For decades, we've heard that food containing cholesterol is bad for your health. But it's just not true.
The good news: you can happily and healthfully enjoy many foods high in both nutrients and cholesterol, notably eggs, pasture-raised meat, and shellfish.
We need cholesterol, which is built into the membrane of all of our cells. We also need cholesterol to make hormones and turn sunlight into Vitamin D, among other functions.
Your body, specifically your liver, makes most of the cholesterol you need, with only a small amount coming from food, and a delicate mechanism maintains your blood cholesterol levels. When you eat less cholesterol, your liver makes more. When you eat more, your liver makes less. This means that for most people, eating high-cholesterol foods won't affect blood cholesterol levels (Berger et al, 2015, Fernandez, 2012).
So how did we get the idea that cholesterol in food is always dangerous? A bit of history will clear up the confusion.
How recommendations about cholesterol have evolved.
In 1968, the American Heart Association recommended eating no more than 300 mg a day of cholesterol, and only 200 mg if you had a high risk of heart disease. As part of that regime, you were allowed only three whole eggs a week.
It seemed to make sense that dietary cholesterol could end up clogging your artery walls, since plaque, the waxy substance that narrows arteries, is made up of cholesterol as well as fat and other substances.
The theory went back to the American scientist Ancel Keys, who noticed that heart disease dropped sharply in Europe after World War II, when food was scarce. Could leaner diets with fewer cholesterol-containing animal-based foods have made the difference? He presented his ideas to the World Health Organization in 1955.
But just a year later, Keys himself observed that there wasn't a direct relationship between diet and blood cholesterol. He published a paper citing several studies showing that "in adult men the serum cholesterol level is essentially independent of the cholesterol intake over the whole range of natural human diets. It is probable that infants, children and women are similar" (Keys et al. 1956).
Over time, new research followed up on Keys' 1956 observations and medical recommendations evolved. Finally, by 2015, the new (still current) dietary guidelines for Americans dropped the idea of a maximum amount of cholesterol we should eat.
In between, scientists developed a better picture of how cholesterol works. If you've had a lipid profile test, you may have heard of "good" cholesterol, the number called HDL on your test, which stands for high-density lipoproteins, and "bad" cholesterol, labeled LDL, for low-density lipoproteins. (But so-called "bad" cholesterol isn't necessarily bad, as you'll learn in a future article).
Lipoproteins are molecules, think of them as submarines, that carry cholesterol around your body. The LDLs carry it from your liver to other cells. HDLs carry it the other way, to the liver, from which it leaves your body. The ratio of LDL/HDL is believed to be a key marker of heart disease risk.

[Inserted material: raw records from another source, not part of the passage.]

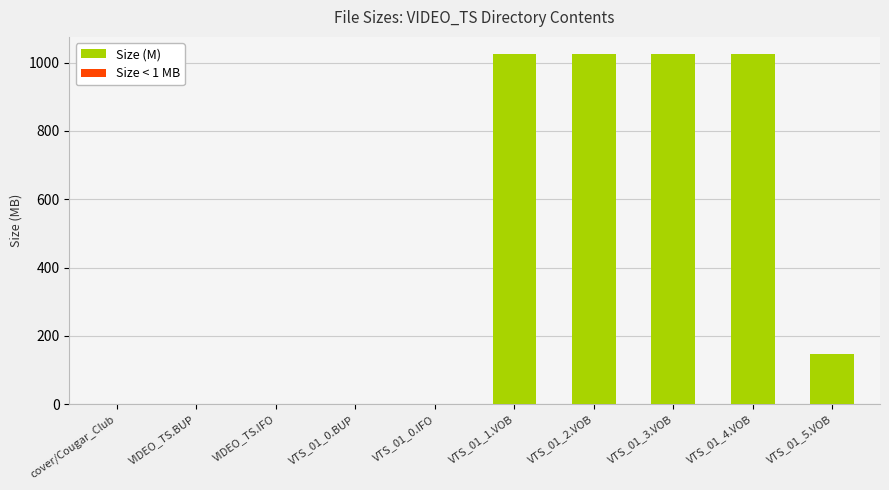

What is the total value across all series at VTS_01_5.VOB?

147.5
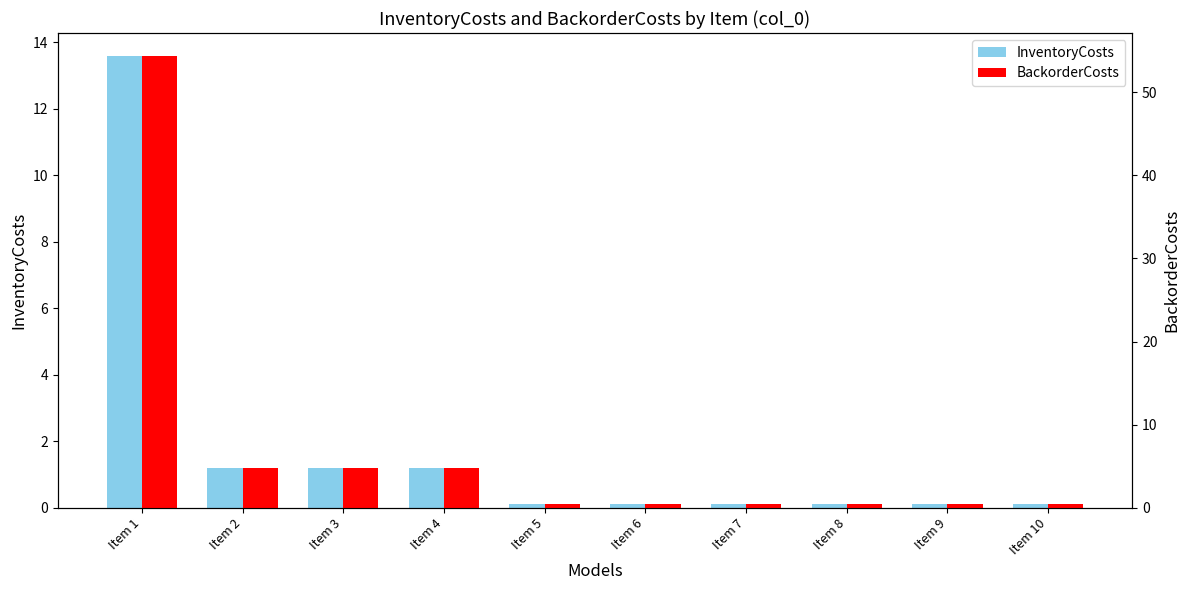

What is the value of the BackorderCosts bar at the 8th from the left?

0.4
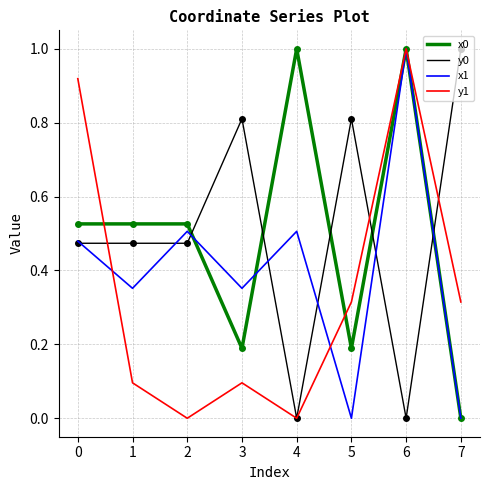

True or false: y1 has more than 0 points higher than both neighbors.

True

About a quarter of the population seems to be more sensitive to dietary cholesterol, and food can raise their blood levels for LDL cholesterol (Fernandez, 2012). But even in this group, called "hyper-responders," HDL cholesterol also rises, and their ratio may be fine.
You've also probably been told if you have high triglycerides, another kind of fat.
The current wisdom is that high triglycerides and low levels of HDL cholesterol in your blood are signs of increased heart disease risk. The 2018 guidelines published in the Journal of the American College of Cardiology established acceptable, borderline, and high measurements for adults. The ideal is 60 or higher HDL, less than 100 LDL (or below 70 if you have heart coronary artery disease) and less than 100 triglycerides (Grundy et al, 2018).
But do you need to avoid all cholesterol-rich foods to achieve that ideal? Not at all. Carbs are more likely to be your problem. In a study comparing the cardiovascular effects of low-carb and low-fat diets, it was the low-carb diet that most improved heart risk numbers (Bazzano et al. 2014). In a small study of the effect of a diet with 20-30 percent calories from protein (the American average is 15 percent), volunteers with obesity and diabetes saw big increases in HDL cholesterol (Pedersen et al. 2013).
Consuming some high-cholesterol high-protein foods actually can be a strategy to improve your heart health.
Healthful, cholesterol-rich foods include:
Yes, your mother might have been horrified to see you tuck into a three-egg salmon omelet plus coffee with whole milk, but your great-grandmother would have thought it was a wonderful, healthful meal.
Turns out, great-grandma was right, about that at least, not necessarily about the towering stack of pancakes! Times change, science advances, and your heart may thank you for it.